:: INPUT FOR THIS TASK

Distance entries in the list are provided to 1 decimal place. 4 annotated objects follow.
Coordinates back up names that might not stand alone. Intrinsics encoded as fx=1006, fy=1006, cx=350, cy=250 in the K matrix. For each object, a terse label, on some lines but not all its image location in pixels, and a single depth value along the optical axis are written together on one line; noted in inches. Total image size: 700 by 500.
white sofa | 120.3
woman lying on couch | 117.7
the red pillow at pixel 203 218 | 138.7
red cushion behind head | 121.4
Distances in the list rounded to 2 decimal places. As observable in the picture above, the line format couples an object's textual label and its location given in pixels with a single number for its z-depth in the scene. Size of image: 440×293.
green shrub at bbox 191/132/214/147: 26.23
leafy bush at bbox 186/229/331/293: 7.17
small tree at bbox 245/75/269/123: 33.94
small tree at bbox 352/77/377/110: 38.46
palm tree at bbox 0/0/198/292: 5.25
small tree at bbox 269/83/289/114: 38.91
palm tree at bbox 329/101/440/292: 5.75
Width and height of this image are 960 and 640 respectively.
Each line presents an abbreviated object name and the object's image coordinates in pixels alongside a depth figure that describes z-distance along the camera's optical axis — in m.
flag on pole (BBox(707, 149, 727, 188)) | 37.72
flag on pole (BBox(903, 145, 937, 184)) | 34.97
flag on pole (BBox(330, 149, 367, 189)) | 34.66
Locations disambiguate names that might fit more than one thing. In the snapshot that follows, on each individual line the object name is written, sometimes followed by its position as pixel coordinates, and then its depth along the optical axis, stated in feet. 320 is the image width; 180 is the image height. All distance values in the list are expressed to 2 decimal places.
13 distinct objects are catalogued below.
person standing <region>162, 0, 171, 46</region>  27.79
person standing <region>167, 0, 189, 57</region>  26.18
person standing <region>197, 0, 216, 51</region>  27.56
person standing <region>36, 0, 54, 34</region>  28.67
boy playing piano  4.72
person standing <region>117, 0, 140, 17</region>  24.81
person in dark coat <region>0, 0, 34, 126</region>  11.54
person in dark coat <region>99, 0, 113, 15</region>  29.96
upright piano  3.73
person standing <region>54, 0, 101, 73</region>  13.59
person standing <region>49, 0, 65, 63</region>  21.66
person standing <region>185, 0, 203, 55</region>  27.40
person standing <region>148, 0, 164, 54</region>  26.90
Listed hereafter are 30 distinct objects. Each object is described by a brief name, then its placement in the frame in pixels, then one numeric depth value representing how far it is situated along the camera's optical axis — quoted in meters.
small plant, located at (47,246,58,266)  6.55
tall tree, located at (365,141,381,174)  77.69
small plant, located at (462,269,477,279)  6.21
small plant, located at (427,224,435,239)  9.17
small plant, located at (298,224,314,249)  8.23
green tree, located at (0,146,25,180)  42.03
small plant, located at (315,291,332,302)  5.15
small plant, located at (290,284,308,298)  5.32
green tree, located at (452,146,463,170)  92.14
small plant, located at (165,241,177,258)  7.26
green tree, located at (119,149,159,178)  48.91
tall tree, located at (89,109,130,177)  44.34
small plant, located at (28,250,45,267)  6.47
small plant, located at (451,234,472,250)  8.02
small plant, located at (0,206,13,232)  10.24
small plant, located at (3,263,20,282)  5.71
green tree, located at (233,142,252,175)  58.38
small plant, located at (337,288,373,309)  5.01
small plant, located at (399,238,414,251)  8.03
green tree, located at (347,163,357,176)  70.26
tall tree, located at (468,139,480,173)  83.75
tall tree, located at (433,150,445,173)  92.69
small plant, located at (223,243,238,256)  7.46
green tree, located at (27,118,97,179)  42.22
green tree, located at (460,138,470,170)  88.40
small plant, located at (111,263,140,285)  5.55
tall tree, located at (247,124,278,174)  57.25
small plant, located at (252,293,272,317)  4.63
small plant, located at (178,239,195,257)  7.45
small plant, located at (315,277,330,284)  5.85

::::
:: INPUT FOR THIS TASK

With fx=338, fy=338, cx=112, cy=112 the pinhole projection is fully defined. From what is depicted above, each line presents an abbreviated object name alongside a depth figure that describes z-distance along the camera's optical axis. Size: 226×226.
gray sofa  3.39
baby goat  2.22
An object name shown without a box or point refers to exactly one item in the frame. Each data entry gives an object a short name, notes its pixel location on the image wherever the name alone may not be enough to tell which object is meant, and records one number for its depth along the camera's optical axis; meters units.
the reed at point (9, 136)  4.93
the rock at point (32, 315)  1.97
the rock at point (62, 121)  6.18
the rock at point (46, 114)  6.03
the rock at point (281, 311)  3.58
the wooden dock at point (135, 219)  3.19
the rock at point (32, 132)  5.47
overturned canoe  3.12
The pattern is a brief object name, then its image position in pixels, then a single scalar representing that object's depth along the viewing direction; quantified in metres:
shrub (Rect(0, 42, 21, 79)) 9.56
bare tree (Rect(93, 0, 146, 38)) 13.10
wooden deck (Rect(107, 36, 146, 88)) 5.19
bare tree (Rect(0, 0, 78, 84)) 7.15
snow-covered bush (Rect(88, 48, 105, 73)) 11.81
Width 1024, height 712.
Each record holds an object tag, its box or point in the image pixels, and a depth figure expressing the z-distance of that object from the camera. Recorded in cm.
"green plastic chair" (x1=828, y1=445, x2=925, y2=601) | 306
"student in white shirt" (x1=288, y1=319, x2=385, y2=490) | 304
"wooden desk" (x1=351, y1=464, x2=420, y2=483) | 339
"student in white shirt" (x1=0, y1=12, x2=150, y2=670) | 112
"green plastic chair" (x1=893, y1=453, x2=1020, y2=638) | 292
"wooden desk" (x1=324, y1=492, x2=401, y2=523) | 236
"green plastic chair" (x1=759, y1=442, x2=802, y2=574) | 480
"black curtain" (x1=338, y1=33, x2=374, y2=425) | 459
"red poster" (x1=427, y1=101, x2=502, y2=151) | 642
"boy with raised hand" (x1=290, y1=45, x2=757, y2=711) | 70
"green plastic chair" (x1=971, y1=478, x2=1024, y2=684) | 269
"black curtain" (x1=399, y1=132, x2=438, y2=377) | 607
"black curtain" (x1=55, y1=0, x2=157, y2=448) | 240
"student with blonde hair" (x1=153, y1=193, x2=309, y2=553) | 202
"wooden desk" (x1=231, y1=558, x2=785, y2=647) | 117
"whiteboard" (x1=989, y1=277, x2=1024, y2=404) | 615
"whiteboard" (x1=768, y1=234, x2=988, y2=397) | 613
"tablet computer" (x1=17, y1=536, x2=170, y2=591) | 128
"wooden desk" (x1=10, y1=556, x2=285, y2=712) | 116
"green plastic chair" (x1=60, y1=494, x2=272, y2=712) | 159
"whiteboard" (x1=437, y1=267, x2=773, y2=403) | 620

::::
:: INPUT FOR THIS TASK

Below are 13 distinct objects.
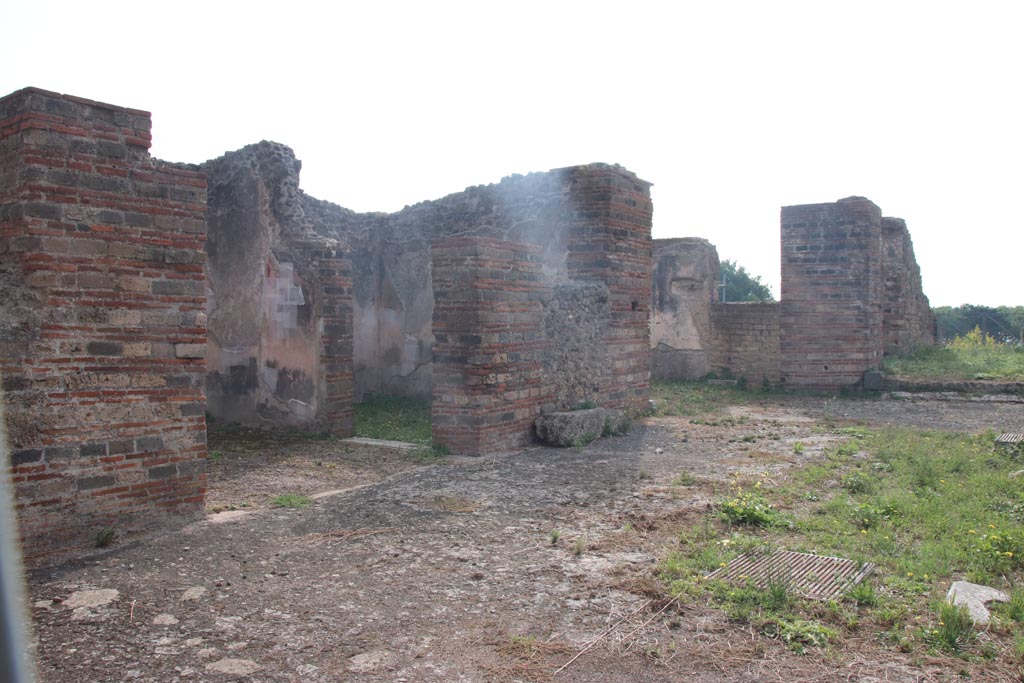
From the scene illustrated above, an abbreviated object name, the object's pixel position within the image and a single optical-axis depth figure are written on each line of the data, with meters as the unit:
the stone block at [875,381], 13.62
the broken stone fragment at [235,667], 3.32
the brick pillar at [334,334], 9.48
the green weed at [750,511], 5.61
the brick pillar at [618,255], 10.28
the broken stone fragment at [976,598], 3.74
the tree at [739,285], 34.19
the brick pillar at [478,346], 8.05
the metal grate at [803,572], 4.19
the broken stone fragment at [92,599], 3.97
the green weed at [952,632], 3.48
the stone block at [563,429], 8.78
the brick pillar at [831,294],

::::

EXERCISE DIRECTIONS: Using the records above, copy word for word the line with "person standing <region>162, 0, 171, 46</region>", the line with "person standing <region>117, 0, 140, 17</region>", and every line between them.

WRITTEN SOLUTION:
person standing <region>162, 0, 171, 46</region>  27.79
person standing <region>167, 0, 189, 57</region>  26.18
person standing <region>197, 0, 216, 51</region>  27.56
person standing <region>36, 0, 54, 34</region>  28.67
boy playing piano  4.72
person standing <region>117, 0, 140, 17</region>  24.81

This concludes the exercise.